As palavras que aí ficam são o transunto da síntese que Balfour empreendeu firmar no intuito de dirimir a interdependência das verdades que a ciência, a moral e a religião “entre só dividem”. À fragilidade das nossas explicações, que são transitórias, substitui-se a sobrevivência das coisas explicadas que transluzem na eternidade do que é divino. É o seu voto.

Não se pode negar, pois, que a unção, quase mística, do escritor brasileiro, sobredoura a sua frase com o estilo que lhe convém. Essa carta tem todas as correções de que é capaz o talento do autor; ainda que mística, não lhe encontro nos processos, nem sequer na gestação do pensamento, nada que a diferencie do requisitório dreyfusiano. É o mesmo passo tardio e vagaroso; é a mesma fé atenuada, o mesmo ardor monótono, escandido; o mesmo entusiasmo do político, medido e compassado.

Ouvindo as opiniões dos ingleses de gênio sobre as virtudes universais, que não obstante eles julgam serem só suas, o Conselheiro Rui Barbosa não encontrou uma só frase para a mais justa das reconvenções. Deixou passar a obra inteira de Balfour; e ele, o maior defensor das nossas liberdades, não viu que nenhuma escravidão existe comparável a essa em que o espírito combalido arroja-se, em dia de desânimo, aos pés do confessor inconfessável.
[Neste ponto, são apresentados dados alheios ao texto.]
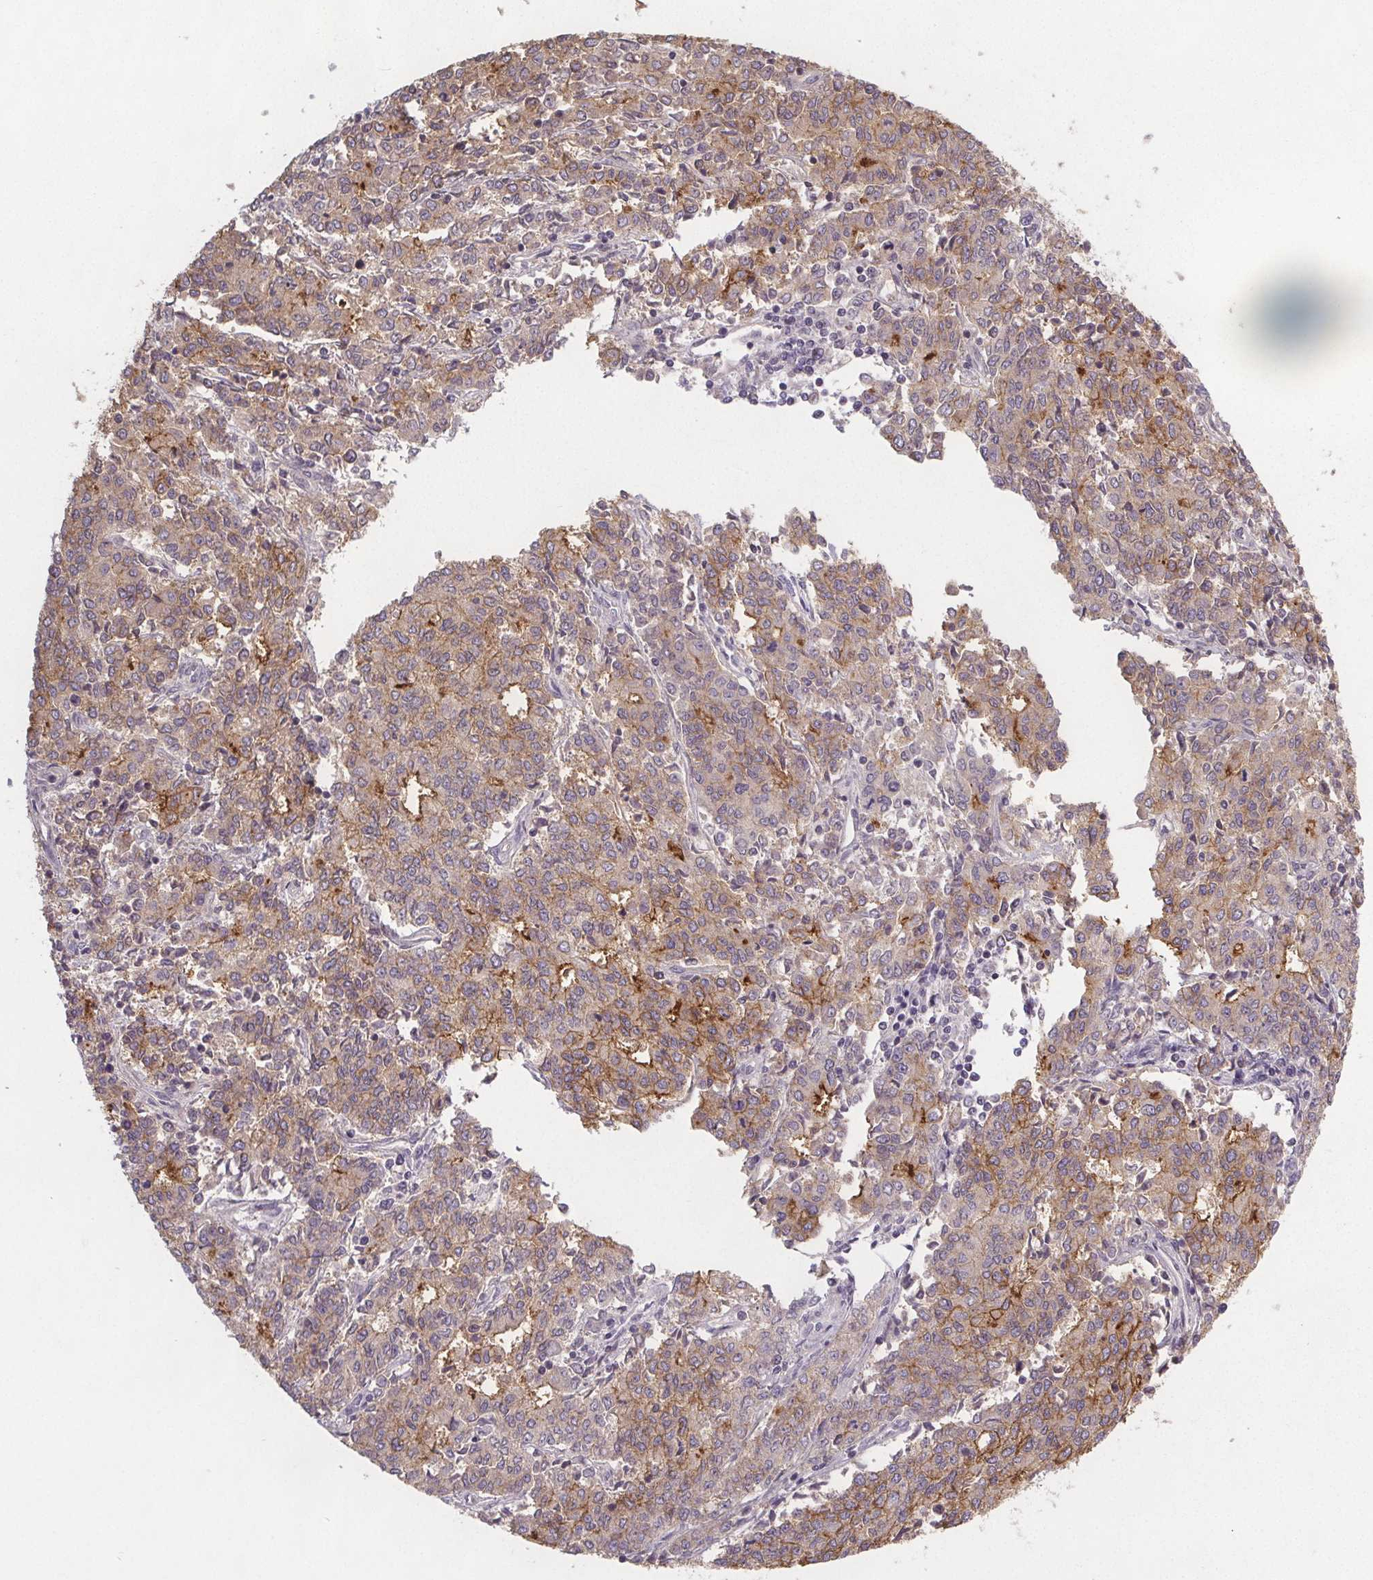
{"staining": {"intensity": "moderate", "quantity": "<25%", "location": "cytoplasmic/membranous"}, "tissue": "endometrial cancer", "cell_type": "Tumor cells", "image_type": "cancer", "snomed": [{"axis": "morphology", "description": "Adenocarcinoma, NOS"}, {"axis": "topography", "description": "Endometrium"}], "caption": "Endometrial cancer (adenocarcinoma) tissue exhibits moderate cytoplasmic/membranous staining in approximately <25% of tumor cells", "gene": "SLC26A2", "patient": {"sex": "female", "age": 50}}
Ora, eu penso que se Euclides da Cunha, sem embargo da educação positivista dos seus primeiros anos, tivesse de encarar a questão da Inglaterra mística, provavelmente impressionado, profundamente agitado pelo mistério e pelas contradições que só a palavra misticismo gera no seio da História, teria escrito a carta que o assunto pedia. Não seria uma carta de submissão, nem mesmo um trecho de evangelista apagado, mas uma página candente, indo buscar, incitado pelo espírito religioso, as similitudes postas pela propagação da fé e pela unidade da força humana de sentir ou melhor de projetar-se para o desconhecido, condicionando a percepção divina entre os santos ingleses e os santos do continente. Então ver-se-ia que S. Dunstad ou Thomaz Becquet nenhuma diferença fariam desse admirável São Francisco de Assis, de Gebhart, na sua Itália mística, deu-nos o mais flamejante dos retratos. Ver-se-ia ainda em como o evangelho eterno da elevação moral do homem coincidia com as renascenças da capacidade do homem para os fortes pensamentos; e que não passando as religiões, como as ciências, de meros dialetos de uma única tendência da espécie humana, – isto é, do desenvolvimento da faculdade de dirigir-se o homem pela reflexão e pela experiência, construindo a própria felicidade, escusado seria atribuir à religião de Penn a razão fundamental do progresso dos Estados Unidos. Fossem os puritanos dirigidos por um chefe de seita bem intencionado, ou por um filósofo, aparentemente cético como Bacon, o resultado seria o mesmo, dadas as condições de progredir.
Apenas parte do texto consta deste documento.